This is the guy who's threatened to leave America (because of Republicans) more times than a guy with unlimited travel miles on his Capital One card. He said he'd quit his MSNBC show, only to stick around until he was fired. Just recently, he wrote a self-pitying screed for New York magazine promising to quit show business and move to a gated community in Beverly Hills in order to escape the hated press. He even swore to delete his Twitter account. Has this guy ever seen a promise he wouldn't break?

Like the philodendron or the snake plant, Alec Baldwin thrives on treatment that would kill most other living things. Only instead of blooming without sunlight or regular watering, he positively thrives on confrontations with things he hates: New York, showbiz, the press, photographers, columnists, social media, co-stars, mankind in general -- even his daughter, whom he affably called "a rude, thoughtless, little pig." Baldwin's life is defined by not by his work, really, but chaos.

TO DO ->
1 – In the piece on Alec Baldwin, replace "philodendron" with "fern" and write out the part between "Like the philodendron" and "really, but chaos.", inclusive.
2 – Carry on the piece on Alec Baldwin beyond its last sentence.

(Items from a data source)
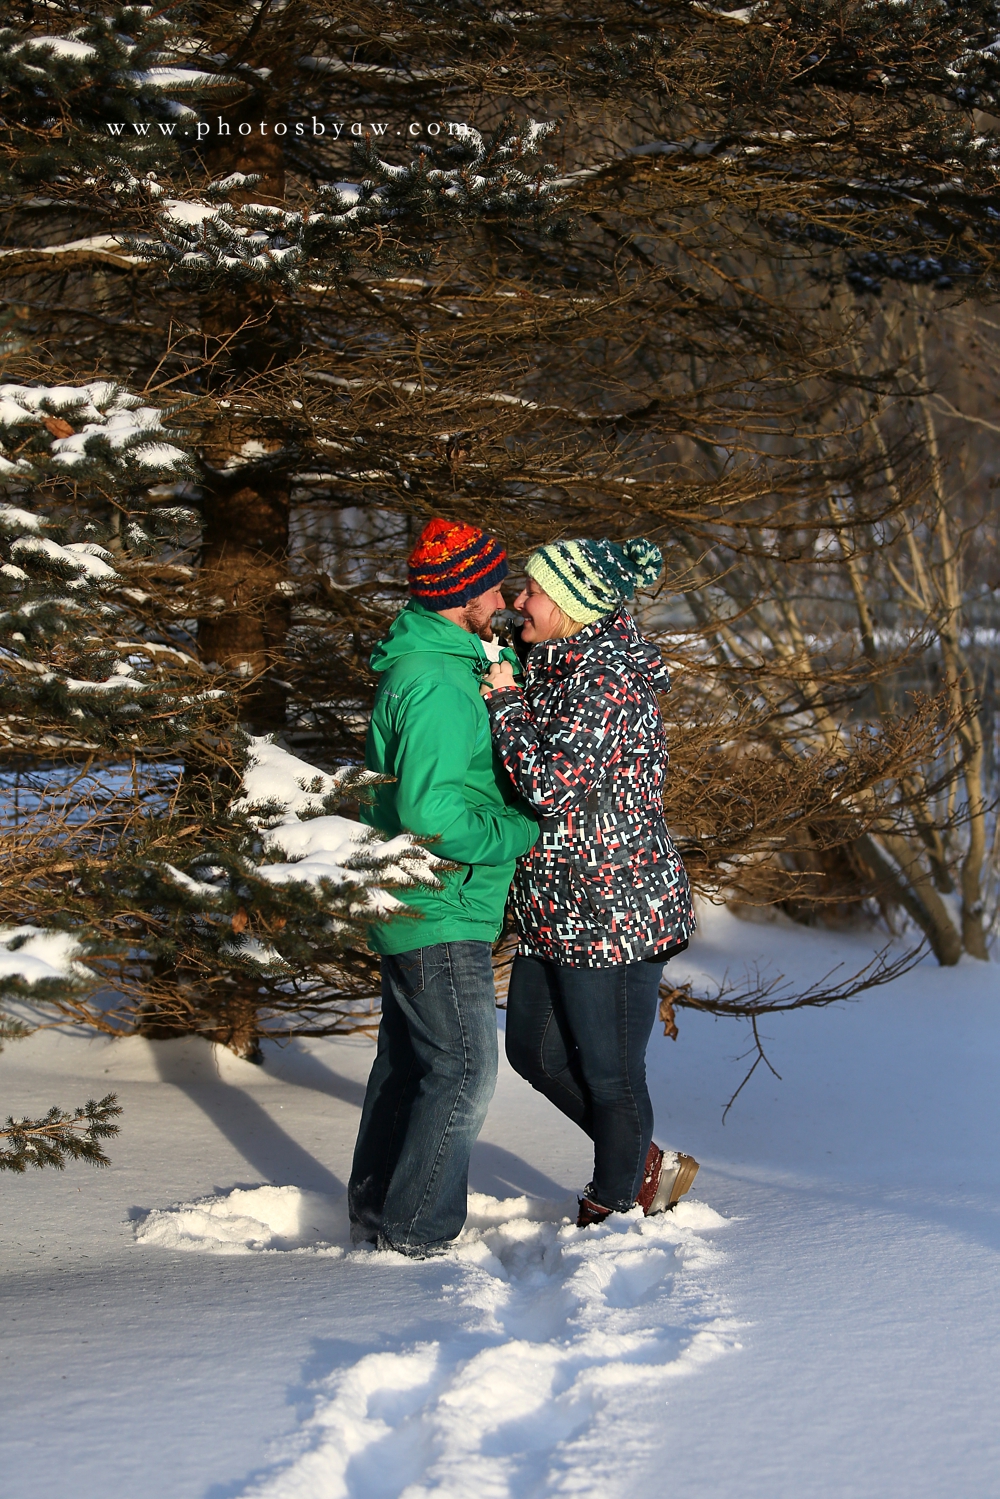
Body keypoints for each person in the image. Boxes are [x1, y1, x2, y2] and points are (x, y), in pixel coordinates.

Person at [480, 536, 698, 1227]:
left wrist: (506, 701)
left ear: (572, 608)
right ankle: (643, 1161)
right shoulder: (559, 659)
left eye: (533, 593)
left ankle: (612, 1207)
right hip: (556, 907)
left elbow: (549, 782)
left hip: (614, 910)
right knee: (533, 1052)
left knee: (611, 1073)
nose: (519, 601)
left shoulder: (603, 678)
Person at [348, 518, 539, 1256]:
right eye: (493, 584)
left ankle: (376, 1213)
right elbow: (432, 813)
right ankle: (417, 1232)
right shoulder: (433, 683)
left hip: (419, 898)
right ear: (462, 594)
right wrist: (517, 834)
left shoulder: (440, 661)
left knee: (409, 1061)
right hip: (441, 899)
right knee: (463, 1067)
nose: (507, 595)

--

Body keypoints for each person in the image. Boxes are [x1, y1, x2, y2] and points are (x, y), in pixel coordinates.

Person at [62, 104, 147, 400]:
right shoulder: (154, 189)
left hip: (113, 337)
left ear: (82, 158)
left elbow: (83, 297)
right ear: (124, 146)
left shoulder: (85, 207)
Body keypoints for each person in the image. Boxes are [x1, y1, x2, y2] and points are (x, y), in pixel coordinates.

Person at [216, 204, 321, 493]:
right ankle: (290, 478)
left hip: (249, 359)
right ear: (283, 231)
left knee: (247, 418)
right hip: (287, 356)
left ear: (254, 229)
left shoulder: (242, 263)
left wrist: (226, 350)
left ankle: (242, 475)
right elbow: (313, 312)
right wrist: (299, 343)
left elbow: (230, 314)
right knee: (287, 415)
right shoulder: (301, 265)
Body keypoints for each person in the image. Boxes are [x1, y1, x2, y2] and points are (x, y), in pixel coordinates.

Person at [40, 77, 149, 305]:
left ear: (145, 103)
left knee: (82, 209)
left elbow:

* * *

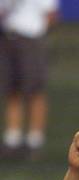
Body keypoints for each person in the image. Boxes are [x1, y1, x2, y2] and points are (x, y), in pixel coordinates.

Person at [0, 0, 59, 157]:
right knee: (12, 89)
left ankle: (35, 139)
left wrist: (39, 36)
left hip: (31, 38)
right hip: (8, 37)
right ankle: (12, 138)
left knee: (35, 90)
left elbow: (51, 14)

EXPECTED RESULTS ->
1 –
Like the fern or the snake plant, Alec Baldwin thrives on treatment that would kill most other living things. Only instead of blooming without sunlight or regular watering, he positively thrives on confrontations with things he hates: New York, showbiz, the press, photographers, columnists, social media, co-stars, mankind in general -- even his daughter, whom he affably called "a rude, thoughtless, little pig." Baldwin's life is defined by not by his work, really, but chaos.

2 –
So what fuels Baldwin's anger? I vote for self-loathing. He's a "tough guy" in a profession where one wears make-up and dresses up in costumes -- you know, like a little girl at a tea party. To his thinking, I'd wager, acting isn't a "manly" profession. What else can explain this proud, outspoken liberal hurling homophobic slurs at people who get on his wrong side? Or, hey, maybe he just hates gays. I mean, if Donald Sterling tossed around words like "faggot" and "little queen" the way Baldwin's been known to, what would you think?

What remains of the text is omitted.